Doug Cutting wrote:
Johan Oskarsson wrote:
I'm considering using the sequence file output of hadoop jobs to
serve data from as it would mean I could skip the conversion from
sequence file -> other file format step.
To do this efficiently I would need the data to be in one file.
I think it should be more efficient to keep things in separate files.
If you use MapFileOutputFormat, there are methods to randomly access
entries from job output:
http://lucene.apache.org/hadoop/api/org/apache/hadoop/mapred/MapFileOutputFormat.html
SequenceFileOutputFormat will also let you open all readers, but
there's no random access, since a SequenceFile has no index.
http://lucene.apache.org/hadoop/api/org/apache/hadoop/mapred/SequenceFileOutputFormat.html
Will these suffice?
Doug
You're probably right that the best way would be to just leave the files
as is. I was mostly worried about reaching limits to the number of open
files,
but did a quick calculation now and I have over estimated how many files
we would have. I think we'd reach other problems before the open files
would become an issue.
I have considered using MapFiles, however the key to do lookups on would
often be different from the key needed when calculating the data and
when using it as input
in other hadoop programs.
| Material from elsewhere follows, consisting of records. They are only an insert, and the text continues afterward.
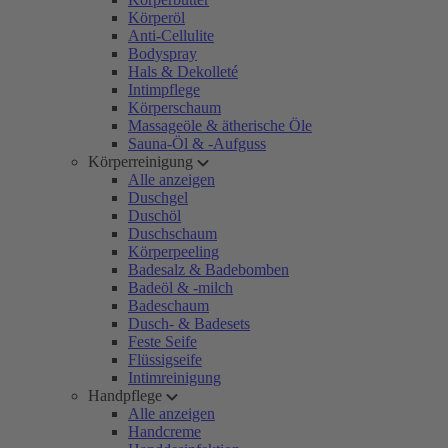
Körperöl
Anti-Cellulite
Bodyspray
Hals & Dekolleté
Intimpflege
Körperschaum
Massageöle & ätherische Öle
Sauna-Öl & -Aufguss
Körperreinigung
Alle anzeigen
Duschgel
Duschöl
Duschschaum
Körperpeeling
Badesalz & Badebomben
Badeöl & -milch
Badeschaum
Dusch- & Badesets
Feste Seife
Flüssigseife
Intimreinigung
Handpflege
Alle anzeigen
Handcreme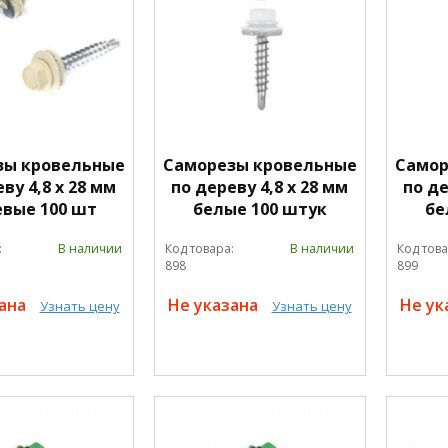
зы кровельные
Саморезы кровельные
Самор
ву 4,8 х 28 мм
по дереву 4,8 х 28 мм
по де
вые 100 шт
белые 100 штук
бе
:
В наличии
Код товара:
В наличии
Код това
898
899
зана
Не указана
Не ук
Узнать цену
Узнать цену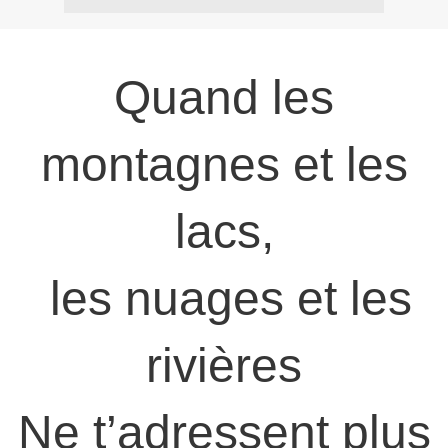
Quand les
montagnes et les
lacs,
les nuages et les
rivières
Ne t’adressent plus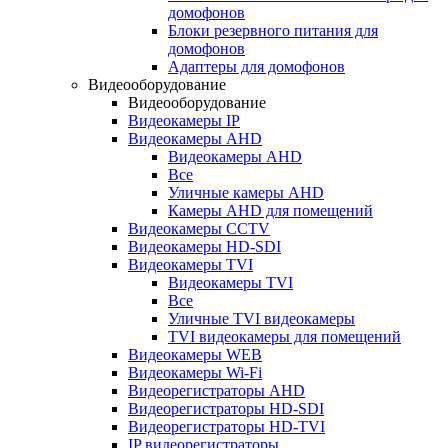
домофонов
Блоки резервного питания для
домофонов
Адаптеры для домофонов
Видеооборудование
Видеооборудование
Видеокамеры IP
Видеокамеры AHD
Видеокамеры AHD
Все
Уличные камеры AHD
Камеры AHD для помещений
Видеокамеры CCTV
Видеокамеры HD-SDI
Видеокамеры TVI
Видеокамеры TVI
Все
Уличные TVI видеокамеры
TVI видеокамеры для помещений
Видеокамеры WEB
Видеокамеры Wi-Fi
Видеорегистраторы AHD
Видеорегистраторы HD-SDI
Видеорегистраторы HD-TVI
IP видеорегистраторы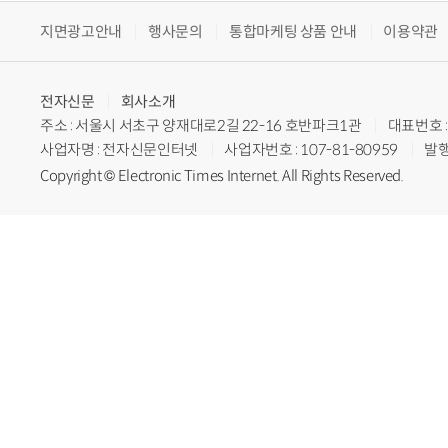
지면광고안내
행사문의
통합마케팅 상품 안내
이용약관
전자신문
회사소개
주소 : 서울시 서초구 양재대로2길 22-16 호반파크1관
대표번호 : 
사업자명 : 전자신문인터넷
사업자번호 : 107-81-80959
발행
Copyright © Electronic Times Internet. All Rights Reserved.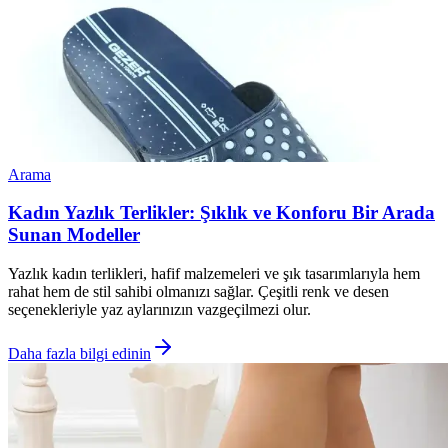
Arama
Kadın Yazlık Terlikler: Şıklık ve Konforu Bir Arada
Sunan Modeller
Yazlık kadın terlikleri, hafif malzemeleri ve şık tasarımlarıyla hem
rahat hem de stil sahibi olmanızı sağlar. Çeşitli renk ve desen
seçenekleriyle yaz aylarınızın vazgeçilmezi olur.
Daha fazla bilgi edinin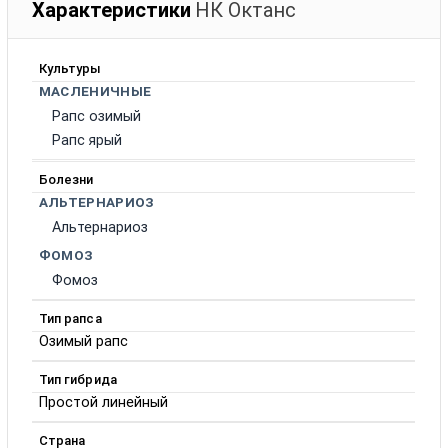
Характеристики
НК Октанc
Культуры
МАСЛЕНИЧНЫЕ
Рапс озимый
Рапс ярый
Болезни
АЛЬТЕРНАРИОЗ
Альтернариоз
ФОМОЗ
Фомоз
Тип рапса
Озимый рапс
Тип гибрида
Простой линейный
Страна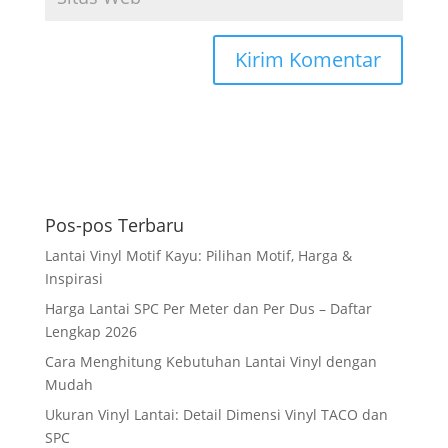
A
l
t
e
r
Pos-pos Terbaru
n
a
Lantai Vinyl Motif Kayu: Pilihan Motif, Harga &
t
Inspirasi
i
Harga Lantai SPC Per Meter dan Per Dus – Daftar
v
Lengkap 2026
e
Cara Menghitung Kebutuhan Lantai Vinyl dengan
:
Mudah
Ukuran Vinyl Lantai: Detail Dimensi Vinyl TACO dan
SPC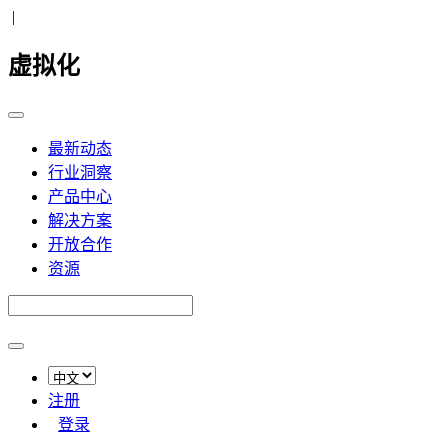
|
虚拟化
最新动态
行业洞察
产品中心
解决方案
开放合作
资源
注册
登录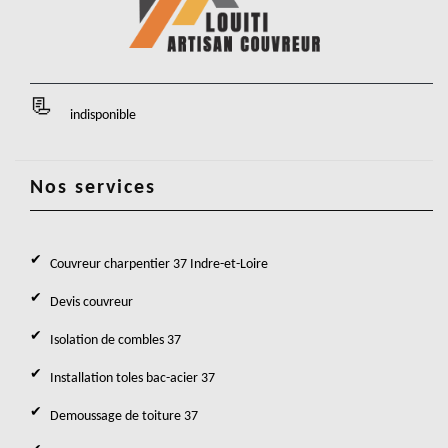
indisponible
Nos services
Couvreur charpentier 37 Indre-et-Loire
Devis couvreur
Isolation de combles 37
Installation toles bac-acier 37
Demoussage de toiture 37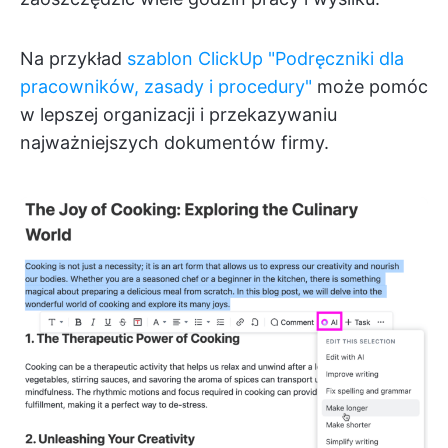
Na przykład
szablon ClickUp "Podręczniki dla
pracowników, zasady i procedury"
może pomóc
w lepszej organizacji i przekazywaniu
najważniejszych dokumentów firmy.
For example if the key writable is called
UserResource I might have to do lookups when serving on just the user id.
I was planning on doing something similar to a MapFile but with the
addition that I can specify what parts of the key to index on. And just
as MapFiles
it would be read as a SequenceFile when using it as input in other
hadoop programs.
Currently we just output everything as text in one big file and index
that for serving.
It's a simple fixed width index that we use to lookup the start position
for the data for a user id.
This is of course a big waste of disk space and bandwidth/time.
Thanks for taking the time to answer my questions.
/Johan